Quick triage matrix¶
| Symptom | Probable class | First check |
|---|---|---|
| Unexpected symbols traded | Universe/symbol list issue | Strategy source + list mapping |
| Too many orders quickly | Missing cap / duplicated triggers | Max trades/day + dedupe |
| Orders rejected repeatedly | Broker/API session issue | API auth + connection state |
| “Late” behavior and poor fills | Execution quality drift | Slippage + spread regime |
Recovery protocol¶
- Patch one root cause at a time.
- Run canary in paper first.
- Re-enable with reduced risk caps.
- Monitor first session manually.
Postmortem template (same day)¶
- What happened (factual timeline)
- Impact (orders, risk, downtime)
- Root cause (single clearest statement)
- Contributing factors
- Permanent fixes (owner + due date)
- Guardrail added (to prevent recurrence)

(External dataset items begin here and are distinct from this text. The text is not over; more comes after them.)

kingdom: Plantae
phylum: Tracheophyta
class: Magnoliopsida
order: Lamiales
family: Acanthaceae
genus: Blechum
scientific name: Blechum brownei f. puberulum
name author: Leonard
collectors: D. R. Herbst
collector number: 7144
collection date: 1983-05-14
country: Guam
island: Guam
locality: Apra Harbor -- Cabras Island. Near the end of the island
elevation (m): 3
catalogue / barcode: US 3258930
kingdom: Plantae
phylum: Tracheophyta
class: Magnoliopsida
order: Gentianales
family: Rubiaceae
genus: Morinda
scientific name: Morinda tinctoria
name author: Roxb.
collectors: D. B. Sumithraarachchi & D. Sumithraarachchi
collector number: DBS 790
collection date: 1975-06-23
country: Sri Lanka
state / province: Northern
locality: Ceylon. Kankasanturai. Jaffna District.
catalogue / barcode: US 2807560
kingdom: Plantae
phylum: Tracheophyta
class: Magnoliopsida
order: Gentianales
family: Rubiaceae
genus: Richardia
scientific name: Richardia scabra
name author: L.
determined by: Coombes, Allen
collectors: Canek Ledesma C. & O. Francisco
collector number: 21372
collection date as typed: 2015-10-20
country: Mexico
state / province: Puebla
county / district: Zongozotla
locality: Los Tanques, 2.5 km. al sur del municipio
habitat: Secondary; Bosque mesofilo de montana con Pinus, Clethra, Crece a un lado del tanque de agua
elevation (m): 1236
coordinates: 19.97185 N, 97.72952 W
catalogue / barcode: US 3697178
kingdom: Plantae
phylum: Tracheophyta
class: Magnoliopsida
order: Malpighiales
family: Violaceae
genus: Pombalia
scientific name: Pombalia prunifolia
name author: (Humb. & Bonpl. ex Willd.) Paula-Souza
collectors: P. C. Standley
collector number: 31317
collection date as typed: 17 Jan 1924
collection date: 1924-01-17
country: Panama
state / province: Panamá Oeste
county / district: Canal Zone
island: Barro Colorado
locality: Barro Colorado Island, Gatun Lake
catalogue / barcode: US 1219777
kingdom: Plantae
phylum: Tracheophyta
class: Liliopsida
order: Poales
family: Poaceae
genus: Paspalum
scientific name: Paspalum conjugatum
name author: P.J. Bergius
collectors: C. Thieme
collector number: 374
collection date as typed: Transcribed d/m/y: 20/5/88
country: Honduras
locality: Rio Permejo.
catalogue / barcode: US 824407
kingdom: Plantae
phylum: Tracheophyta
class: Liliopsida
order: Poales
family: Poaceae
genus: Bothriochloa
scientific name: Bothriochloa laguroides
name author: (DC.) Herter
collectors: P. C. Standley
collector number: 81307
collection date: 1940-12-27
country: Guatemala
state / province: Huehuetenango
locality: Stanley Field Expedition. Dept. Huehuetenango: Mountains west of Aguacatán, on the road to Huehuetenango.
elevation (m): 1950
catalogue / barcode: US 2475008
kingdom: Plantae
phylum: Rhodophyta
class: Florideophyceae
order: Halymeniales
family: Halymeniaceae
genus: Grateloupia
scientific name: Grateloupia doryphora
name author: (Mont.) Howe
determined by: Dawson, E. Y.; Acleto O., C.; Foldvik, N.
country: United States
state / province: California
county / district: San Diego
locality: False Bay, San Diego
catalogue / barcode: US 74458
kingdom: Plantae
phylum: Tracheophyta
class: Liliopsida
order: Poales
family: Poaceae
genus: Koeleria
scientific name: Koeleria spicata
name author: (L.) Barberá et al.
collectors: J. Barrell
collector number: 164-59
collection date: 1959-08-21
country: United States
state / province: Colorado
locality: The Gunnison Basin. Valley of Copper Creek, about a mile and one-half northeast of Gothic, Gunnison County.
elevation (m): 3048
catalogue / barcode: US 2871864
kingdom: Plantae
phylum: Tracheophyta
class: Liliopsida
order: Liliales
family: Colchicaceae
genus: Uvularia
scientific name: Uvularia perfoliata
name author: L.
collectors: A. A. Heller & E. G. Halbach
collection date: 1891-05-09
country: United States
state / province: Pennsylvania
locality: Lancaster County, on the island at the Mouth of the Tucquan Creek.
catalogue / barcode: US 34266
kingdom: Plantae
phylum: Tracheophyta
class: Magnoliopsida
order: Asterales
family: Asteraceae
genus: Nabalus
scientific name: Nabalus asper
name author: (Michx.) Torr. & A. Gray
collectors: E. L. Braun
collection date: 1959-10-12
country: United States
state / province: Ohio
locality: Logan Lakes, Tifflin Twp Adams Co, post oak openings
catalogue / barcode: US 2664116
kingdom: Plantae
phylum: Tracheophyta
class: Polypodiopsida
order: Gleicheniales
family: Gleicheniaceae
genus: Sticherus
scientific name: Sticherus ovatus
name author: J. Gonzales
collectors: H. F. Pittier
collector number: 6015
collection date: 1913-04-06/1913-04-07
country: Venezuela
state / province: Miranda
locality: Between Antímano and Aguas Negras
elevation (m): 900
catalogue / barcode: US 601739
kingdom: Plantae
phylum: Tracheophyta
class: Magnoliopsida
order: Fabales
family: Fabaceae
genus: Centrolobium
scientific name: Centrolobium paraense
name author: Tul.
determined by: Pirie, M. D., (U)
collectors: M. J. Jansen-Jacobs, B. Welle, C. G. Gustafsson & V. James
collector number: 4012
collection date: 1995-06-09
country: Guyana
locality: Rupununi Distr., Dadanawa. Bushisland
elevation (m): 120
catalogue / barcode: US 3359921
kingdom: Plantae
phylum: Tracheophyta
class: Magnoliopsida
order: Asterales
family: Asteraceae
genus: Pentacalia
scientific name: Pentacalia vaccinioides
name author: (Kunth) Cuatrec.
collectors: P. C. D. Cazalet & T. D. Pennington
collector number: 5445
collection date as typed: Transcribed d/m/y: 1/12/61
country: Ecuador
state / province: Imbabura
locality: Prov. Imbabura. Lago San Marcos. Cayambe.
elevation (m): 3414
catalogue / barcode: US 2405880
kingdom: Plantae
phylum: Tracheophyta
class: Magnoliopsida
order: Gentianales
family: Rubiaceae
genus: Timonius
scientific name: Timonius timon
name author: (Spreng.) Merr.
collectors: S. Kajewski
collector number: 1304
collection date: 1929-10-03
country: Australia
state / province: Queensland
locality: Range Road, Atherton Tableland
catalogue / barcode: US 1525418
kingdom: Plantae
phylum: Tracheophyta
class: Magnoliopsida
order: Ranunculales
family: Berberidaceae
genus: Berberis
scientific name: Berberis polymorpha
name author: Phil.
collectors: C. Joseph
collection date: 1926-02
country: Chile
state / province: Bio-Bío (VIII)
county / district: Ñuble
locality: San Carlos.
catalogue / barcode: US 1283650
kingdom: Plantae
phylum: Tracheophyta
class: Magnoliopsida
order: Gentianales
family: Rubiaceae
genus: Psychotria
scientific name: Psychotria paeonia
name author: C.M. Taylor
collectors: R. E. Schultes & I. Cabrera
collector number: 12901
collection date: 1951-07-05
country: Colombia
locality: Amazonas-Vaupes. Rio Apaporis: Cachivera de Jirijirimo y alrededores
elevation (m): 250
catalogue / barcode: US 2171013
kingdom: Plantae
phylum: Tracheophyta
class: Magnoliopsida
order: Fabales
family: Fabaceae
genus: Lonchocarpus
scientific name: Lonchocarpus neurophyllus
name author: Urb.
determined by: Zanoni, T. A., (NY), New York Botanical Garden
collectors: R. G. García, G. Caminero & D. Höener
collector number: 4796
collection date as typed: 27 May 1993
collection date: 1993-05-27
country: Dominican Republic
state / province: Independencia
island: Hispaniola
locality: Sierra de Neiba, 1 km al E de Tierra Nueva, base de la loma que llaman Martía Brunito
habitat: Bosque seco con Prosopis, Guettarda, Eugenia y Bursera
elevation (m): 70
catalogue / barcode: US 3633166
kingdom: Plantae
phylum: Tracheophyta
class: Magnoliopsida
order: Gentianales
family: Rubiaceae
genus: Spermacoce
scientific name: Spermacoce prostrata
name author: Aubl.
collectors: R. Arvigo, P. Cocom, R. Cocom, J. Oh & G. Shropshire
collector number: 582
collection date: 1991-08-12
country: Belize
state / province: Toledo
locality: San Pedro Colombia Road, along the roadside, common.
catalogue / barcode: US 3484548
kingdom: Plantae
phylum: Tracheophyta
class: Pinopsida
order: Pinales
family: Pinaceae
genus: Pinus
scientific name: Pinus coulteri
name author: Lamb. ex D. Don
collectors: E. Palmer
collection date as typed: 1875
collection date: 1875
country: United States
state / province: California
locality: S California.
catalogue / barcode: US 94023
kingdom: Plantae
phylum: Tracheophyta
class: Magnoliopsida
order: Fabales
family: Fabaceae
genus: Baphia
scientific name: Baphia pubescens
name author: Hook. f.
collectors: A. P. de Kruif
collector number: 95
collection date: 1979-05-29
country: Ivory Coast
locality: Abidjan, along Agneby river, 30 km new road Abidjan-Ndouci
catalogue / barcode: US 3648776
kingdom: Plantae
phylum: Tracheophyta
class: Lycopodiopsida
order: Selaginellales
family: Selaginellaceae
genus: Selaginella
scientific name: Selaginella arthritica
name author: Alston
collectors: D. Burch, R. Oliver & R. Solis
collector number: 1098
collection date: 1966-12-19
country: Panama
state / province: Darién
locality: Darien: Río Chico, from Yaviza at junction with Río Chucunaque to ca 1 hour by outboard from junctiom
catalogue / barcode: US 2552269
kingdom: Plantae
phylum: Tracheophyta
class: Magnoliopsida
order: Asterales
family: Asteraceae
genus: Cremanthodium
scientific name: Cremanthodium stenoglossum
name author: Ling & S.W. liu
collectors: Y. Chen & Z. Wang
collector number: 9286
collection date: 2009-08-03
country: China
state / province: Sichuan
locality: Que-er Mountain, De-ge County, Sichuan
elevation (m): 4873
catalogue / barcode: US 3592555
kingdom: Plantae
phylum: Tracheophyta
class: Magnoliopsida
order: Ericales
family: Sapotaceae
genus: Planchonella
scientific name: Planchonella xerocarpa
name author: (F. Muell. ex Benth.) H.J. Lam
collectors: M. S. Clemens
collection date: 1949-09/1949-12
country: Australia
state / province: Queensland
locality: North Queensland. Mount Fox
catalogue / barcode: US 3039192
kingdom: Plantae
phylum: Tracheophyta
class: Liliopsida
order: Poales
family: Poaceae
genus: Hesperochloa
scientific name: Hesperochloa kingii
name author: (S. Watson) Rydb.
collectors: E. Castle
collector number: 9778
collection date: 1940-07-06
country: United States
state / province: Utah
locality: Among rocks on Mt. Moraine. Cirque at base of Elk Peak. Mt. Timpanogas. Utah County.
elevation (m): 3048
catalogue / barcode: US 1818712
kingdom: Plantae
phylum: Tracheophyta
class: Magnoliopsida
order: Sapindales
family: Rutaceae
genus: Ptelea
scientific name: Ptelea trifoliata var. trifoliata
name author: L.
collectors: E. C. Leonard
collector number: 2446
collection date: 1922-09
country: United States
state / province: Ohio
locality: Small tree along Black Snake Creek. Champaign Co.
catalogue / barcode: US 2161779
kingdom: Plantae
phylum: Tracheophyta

Reliability KPIs (lightweight)¶
Track these weekly: - Incident count by severity - Time to containment - Repeat incident ratio - % incidents with completed postmortem
Where this connects in your stack¶
FAQ¶
Do small accounts need incident response?¶
Yes. Small accounts are less tolerant of operational mistakes.
Should every incident get a postmortem?¶
Sev-1 and Sev-2: yes. Sev-3: at least a short record.